Kenya’s Cabinet Secretary for Environment, Climate Change and Forestry, Dr. Deborah Barasa, emerged as one of Africa’s strongest voices at the opening of the High-Level Segment of COP30, delivering a national statement that firmly anchored the continent’s demands and vulnerabilities at the heart of global climate negotiations.
Speaking in Belém, a city nestled within the Amazon rainforest, Barasa said the location itself was a powerful reminder of what the world stood to lose without urgent action. She described the Amazon as “a living symbol of what humanity risks losing and what we must fight to protect,” noting that the window to prevent irreversible climate damage was rapidly closing.
Barasa told delegates that Africa had arrived at COP30 “with clarity and urgency,” emphasising that although the continent contributes the least to global emissions, it shoulders some of the most devastating impacts. From prolonged droughts to destructive floods and rising temperatures, she said extreme weather events were now daily realities that threatened livelihoods, stalled economic progress, and strained national budgets.
“These impacts are not projections; they are the lived reality of a continent already in the eye of the storm,” she said.
The Environment CS reiterated Africa’s longstanding demand for recognition of its special needs and circumstances within the UNFCCC process an issue she framed not as a plea for sympathy, but as a matter of fairness in how global decisions and resources are distributed.

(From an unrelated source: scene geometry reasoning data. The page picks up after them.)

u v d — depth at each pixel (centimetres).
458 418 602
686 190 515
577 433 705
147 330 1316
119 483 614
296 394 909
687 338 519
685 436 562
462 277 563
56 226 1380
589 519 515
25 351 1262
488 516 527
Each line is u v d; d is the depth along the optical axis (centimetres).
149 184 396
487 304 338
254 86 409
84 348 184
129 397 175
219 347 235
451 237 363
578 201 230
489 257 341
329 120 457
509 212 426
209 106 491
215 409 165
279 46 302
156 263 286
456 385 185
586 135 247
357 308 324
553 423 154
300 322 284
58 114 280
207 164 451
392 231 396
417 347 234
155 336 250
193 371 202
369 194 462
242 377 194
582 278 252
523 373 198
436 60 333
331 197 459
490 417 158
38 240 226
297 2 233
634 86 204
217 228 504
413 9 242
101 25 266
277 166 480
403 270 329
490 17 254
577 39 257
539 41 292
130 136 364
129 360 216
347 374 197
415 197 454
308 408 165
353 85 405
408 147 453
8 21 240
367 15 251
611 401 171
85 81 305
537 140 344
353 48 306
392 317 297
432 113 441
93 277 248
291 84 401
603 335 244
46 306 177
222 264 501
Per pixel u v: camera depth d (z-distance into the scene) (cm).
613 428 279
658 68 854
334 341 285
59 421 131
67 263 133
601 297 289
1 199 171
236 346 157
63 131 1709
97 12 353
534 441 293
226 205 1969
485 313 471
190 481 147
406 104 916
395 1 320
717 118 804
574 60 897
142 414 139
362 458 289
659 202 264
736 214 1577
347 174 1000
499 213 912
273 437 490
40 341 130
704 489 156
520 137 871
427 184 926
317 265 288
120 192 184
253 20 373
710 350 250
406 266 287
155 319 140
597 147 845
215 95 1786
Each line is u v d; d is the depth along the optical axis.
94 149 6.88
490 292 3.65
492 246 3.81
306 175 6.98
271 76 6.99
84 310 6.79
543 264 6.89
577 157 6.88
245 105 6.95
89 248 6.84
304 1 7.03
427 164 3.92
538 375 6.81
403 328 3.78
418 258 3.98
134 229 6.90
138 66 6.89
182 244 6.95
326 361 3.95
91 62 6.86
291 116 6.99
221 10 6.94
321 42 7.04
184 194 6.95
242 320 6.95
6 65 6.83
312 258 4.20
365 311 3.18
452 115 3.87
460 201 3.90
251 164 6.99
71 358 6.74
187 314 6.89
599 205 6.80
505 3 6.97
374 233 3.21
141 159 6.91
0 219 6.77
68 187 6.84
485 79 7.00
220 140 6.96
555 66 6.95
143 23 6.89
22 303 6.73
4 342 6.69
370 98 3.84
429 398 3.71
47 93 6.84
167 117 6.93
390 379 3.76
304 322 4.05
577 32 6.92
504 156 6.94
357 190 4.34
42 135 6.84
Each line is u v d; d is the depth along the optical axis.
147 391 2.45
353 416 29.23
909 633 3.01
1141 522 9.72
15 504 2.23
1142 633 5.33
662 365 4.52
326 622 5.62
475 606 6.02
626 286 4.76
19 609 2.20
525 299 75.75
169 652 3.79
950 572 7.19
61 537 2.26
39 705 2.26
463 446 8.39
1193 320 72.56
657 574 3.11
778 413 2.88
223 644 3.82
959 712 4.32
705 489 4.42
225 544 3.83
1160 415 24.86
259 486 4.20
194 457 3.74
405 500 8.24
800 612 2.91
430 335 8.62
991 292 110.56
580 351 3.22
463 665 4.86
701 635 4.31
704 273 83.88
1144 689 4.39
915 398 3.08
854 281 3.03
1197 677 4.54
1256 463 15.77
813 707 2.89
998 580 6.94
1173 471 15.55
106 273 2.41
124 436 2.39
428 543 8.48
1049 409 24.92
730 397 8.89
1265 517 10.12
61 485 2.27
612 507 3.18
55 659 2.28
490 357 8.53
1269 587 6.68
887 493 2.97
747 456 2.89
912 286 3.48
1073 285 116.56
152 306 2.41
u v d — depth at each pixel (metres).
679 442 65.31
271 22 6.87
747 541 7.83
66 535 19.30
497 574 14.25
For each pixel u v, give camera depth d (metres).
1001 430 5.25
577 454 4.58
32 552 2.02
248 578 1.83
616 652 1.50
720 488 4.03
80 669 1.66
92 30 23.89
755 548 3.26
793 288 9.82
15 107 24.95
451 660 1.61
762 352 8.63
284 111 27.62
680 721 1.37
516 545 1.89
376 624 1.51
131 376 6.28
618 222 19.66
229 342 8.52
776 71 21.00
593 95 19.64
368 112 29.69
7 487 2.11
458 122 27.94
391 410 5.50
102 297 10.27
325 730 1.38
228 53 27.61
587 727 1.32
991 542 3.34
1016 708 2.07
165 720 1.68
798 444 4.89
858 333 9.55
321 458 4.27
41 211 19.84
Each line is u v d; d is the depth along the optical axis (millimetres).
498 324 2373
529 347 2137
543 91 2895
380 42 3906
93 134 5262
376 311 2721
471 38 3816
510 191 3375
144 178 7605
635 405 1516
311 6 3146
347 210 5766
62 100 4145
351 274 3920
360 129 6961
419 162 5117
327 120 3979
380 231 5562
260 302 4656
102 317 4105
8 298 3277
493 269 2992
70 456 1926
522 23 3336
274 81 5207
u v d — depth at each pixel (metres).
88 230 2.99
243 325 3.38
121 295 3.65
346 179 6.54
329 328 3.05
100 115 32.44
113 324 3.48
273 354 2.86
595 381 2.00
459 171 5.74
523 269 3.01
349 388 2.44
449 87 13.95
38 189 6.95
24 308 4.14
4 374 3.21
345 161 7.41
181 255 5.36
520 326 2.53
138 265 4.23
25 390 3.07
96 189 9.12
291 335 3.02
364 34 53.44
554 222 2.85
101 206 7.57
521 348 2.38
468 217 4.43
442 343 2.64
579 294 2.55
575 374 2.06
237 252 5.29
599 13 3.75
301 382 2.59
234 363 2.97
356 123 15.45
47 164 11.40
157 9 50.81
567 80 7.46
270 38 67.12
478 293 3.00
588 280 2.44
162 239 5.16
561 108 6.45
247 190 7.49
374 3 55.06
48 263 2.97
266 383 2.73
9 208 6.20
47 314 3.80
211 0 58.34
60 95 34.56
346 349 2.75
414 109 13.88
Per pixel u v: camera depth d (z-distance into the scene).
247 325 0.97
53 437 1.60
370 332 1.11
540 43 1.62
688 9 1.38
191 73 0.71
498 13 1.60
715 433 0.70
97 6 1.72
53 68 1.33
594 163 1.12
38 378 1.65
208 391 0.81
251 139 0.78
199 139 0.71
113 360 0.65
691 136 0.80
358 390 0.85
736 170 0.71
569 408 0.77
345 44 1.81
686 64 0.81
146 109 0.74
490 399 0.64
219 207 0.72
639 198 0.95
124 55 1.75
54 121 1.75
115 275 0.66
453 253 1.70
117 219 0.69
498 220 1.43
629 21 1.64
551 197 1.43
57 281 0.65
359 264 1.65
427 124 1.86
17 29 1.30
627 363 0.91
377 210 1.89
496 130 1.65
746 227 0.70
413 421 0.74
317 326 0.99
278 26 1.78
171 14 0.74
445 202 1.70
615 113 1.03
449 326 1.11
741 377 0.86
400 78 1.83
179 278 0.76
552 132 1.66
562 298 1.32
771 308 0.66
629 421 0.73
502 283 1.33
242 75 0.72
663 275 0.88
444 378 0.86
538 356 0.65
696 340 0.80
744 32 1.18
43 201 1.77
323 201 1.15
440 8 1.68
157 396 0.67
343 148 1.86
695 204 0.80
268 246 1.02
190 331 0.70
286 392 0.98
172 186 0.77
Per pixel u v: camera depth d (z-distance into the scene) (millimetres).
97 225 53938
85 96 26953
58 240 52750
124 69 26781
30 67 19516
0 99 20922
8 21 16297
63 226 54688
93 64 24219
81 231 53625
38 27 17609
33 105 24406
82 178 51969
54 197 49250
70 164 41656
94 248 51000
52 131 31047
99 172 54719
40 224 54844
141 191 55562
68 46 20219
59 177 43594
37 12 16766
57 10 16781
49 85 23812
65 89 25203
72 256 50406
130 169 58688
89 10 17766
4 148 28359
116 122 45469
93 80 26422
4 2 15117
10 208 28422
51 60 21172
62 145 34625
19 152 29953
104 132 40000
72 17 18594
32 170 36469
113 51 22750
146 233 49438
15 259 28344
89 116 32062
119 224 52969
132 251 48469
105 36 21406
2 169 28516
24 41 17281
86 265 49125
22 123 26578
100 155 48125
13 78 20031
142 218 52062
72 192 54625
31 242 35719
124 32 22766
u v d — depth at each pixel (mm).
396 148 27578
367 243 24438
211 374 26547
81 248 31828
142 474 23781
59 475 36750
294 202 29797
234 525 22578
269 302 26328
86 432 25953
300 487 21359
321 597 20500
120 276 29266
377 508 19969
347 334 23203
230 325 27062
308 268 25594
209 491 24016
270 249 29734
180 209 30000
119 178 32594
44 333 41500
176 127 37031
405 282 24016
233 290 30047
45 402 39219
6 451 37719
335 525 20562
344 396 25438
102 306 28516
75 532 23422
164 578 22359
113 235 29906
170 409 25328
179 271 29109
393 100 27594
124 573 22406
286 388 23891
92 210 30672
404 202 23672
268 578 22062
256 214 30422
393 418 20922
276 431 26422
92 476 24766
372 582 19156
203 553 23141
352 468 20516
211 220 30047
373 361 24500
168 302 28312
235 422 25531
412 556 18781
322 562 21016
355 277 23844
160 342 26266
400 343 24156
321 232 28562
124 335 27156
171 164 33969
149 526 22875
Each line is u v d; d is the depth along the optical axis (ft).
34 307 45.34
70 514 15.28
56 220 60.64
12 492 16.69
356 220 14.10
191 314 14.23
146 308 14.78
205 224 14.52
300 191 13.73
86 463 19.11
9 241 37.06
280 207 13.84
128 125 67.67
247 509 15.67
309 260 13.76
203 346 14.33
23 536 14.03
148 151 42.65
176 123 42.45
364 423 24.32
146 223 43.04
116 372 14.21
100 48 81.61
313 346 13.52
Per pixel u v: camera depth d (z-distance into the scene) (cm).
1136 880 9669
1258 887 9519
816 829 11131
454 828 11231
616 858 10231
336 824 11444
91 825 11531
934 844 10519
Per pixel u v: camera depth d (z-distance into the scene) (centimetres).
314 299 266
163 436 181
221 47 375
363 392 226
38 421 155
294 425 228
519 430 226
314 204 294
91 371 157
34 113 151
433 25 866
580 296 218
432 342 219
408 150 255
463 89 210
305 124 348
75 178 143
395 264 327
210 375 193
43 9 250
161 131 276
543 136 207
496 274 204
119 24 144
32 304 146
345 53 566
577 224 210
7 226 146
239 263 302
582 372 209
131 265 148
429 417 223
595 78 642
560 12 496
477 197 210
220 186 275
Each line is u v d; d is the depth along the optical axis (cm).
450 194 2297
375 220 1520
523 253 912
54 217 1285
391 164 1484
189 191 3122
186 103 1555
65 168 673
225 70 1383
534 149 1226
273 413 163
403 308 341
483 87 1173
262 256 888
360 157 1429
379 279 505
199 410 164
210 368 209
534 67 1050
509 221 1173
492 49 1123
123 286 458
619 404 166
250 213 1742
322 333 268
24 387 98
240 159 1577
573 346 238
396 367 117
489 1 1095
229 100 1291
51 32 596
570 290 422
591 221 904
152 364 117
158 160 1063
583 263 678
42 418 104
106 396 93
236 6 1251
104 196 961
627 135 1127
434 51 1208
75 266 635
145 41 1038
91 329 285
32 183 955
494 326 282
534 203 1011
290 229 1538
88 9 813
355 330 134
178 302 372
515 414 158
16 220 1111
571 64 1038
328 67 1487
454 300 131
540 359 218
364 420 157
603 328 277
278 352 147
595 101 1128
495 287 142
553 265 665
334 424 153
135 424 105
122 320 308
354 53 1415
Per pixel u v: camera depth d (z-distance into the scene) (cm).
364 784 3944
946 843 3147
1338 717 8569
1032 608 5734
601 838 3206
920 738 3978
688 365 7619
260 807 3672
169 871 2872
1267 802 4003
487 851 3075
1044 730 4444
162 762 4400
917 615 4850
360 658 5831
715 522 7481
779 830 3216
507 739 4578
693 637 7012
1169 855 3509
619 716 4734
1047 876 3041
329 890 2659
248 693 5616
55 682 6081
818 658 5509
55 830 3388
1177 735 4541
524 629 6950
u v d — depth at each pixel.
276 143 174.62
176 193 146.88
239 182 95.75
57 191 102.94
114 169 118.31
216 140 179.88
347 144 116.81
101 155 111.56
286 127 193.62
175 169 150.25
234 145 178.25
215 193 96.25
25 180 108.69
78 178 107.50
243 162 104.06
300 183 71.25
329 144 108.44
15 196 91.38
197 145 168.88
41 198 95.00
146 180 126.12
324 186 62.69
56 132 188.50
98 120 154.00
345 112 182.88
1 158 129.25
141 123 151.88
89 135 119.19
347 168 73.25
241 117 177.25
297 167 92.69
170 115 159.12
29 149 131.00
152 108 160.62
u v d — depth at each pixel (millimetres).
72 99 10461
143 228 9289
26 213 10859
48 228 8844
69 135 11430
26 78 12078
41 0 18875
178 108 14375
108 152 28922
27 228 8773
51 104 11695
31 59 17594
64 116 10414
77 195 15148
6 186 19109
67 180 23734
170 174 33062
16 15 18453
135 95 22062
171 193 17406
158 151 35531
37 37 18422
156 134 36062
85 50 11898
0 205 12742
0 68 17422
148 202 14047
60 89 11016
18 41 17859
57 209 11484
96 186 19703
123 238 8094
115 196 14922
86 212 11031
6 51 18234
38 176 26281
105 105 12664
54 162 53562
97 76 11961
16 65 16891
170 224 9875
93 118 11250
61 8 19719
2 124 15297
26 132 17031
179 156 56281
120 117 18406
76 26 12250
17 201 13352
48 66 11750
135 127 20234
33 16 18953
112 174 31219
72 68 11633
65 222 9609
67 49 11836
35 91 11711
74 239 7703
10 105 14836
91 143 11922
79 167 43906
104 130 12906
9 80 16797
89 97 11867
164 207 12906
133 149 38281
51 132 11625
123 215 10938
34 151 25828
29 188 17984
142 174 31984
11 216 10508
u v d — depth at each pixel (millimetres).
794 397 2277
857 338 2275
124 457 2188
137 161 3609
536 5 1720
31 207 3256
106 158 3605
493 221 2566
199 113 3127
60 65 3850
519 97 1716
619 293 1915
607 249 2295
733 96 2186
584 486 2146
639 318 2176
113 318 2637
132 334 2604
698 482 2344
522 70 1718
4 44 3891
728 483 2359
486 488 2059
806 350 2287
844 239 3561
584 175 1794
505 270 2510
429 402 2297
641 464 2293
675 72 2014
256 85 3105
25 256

With adaptation dominating this year’s agenda, Barasa insisted that the Global Goal on Adaptation must be translated into tangible outcomes. She called for a comprehensive framework with measurable indicators that capture the full spectrum of resilience spanning infrastructure, food security, health, ecosystems, gender equality, and the inclusion of marginalised communities.
She warned that adaptation must not remain “the poor cousin of climate action underfunded, vaguely defined, and perpetually delayed,” and backed calls by developing countries, including LDCs, for a tripling of adaptation finance.
Barasa urged wealthier nations to deliver predictable, grant-based financing that does not deepen debt burdens. She pressed parties to operationalise the Baku-to-Belém roadmap and meet the USD 1.3 trillion annual climate finance target by 2035, stressing that communities devastated by climate disasters “cannot rebuild on promises.”
She further endorsed an African Just Transition Technical Assistance Network while warning against unilateral trade measures that risk locking African economies out of emerging green markets.
Closing her remarks, Barasa underscored that climate justice is incomplete without gender justice, calling for an enhanced Gender Action Plan that places women and girls at the centre of climate decisions.
She has positioned herself among the leading African voices shaping the tone and expectations of COP30,with her assertive message.